ただ、身体の声を聞こえるようにするには、自分が「まっさら」でなければなりません。私は花粉症がありますが、症状がひどくても、これまで薬は飲まないようにしてきました。薬で症状を抑えてしまうと、身体の声が聞こえなくなるのではないかと思うからです。
しかし、今回のように病院に行って、医療システムに取り込まれてしまうと、医者が出す薬を飲まないわけにはいきません。退院後は仕方がないので、処方された薬を毎日きちんと飲んでいます。身体は自分だけのものではないので、これまた仕方がありませんね。
これからも医療とは距離をとって生きていく
なぜ病院に行きたくないのか、いろいろ理屈を言ってきましたが、今回は医療に助けられたことに感謝はしています。しかし、原則として医療に関わりたくないという気持ちは今も変わりません。
中川さんも言っていましたが、受診の予定を2020年6月ではなく7月にしていたら、もはや生きていなかったかもしれません。

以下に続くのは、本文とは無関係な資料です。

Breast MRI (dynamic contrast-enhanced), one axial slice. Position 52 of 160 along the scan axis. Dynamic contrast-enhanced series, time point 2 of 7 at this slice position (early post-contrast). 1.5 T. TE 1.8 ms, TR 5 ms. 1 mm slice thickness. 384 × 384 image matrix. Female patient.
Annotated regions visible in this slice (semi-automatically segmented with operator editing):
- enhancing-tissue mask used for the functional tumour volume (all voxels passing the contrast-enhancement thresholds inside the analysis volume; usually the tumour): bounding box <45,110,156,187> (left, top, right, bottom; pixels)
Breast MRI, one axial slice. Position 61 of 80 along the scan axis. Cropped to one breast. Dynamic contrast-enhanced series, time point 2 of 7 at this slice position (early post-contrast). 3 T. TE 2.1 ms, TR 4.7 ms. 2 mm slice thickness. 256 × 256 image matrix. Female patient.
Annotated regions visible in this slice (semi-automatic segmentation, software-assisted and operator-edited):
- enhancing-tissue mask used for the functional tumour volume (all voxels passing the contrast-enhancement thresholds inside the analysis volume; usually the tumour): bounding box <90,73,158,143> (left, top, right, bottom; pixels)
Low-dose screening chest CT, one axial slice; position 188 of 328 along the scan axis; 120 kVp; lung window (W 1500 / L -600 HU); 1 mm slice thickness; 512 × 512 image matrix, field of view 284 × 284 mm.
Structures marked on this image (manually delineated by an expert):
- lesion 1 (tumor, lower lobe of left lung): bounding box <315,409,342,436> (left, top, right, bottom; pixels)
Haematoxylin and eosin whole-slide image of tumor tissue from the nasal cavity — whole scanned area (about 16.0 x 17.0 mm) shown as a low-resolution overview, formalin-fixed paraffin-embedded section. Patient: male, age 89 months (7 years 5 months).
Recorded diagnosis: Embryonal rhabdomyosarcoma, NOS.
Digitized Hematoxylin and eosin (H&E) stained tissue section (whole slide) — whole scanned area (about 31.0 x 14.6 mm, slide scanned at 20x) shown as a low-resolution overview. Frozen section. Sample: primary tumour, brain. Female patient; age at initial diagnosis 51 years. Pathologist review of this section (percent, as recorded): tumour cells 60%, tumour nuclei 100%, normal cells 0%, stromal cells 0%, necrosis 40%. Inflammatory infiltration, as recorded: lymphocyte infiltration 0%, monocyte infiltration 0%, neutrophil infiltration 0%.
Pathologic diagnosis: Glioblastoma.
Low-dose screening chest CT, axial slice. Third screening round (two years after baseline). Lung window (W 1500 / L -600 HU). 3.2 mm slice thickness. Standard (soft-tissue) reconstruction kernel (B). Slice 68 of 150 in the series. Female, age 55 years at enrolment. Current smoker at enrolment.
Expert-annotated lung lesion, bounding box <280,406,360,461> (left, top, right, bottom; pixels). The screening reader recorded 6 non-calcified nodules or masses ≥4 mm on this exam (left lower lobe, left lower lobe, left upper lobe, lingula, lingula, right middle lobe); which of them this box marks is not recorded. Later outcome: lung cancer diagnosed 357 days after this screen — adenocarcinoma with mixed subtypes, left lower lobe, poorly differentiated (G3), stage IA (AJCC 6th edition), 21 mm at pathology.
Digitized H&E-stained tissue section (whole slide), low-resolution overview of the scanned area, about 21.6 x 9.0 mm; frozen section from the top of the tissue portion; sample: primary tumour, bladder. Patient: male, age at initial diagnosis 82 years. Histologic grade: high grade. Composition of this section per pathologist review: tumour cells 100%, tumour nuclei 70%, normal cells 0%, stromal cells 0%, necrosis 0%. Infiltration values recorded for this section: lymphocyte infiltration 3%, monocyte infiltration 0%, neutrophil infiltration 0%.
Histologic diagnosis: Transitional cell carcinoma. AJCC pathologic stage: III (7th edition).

そもそもかつての東大病院というのは、どこの医者に診てもらっても匙を投げられ、「最後の望み」として患者さんがやってくる病院だったからです。
とりあえず、今回は生きて帰ってきました。それどころか、病院嫌いの私が再び入院して、白内障の手術も受けました。
おかげで、メガネなしで本が読めるようになりました。本を読むのが仕事の一部なので、これはとても助かっています。
ただ、白内障の手術を受けたことで、中川さんなどは私の医療に対する考え方が変わったのではないかと言っていますが、実は何も変わっていません。
これからも、身体の声に耳を傾けながら、具合が悪ければ医療に関わるでしょうし、そうでないときは医療と距離をとりながら生きていくことになるでしょう。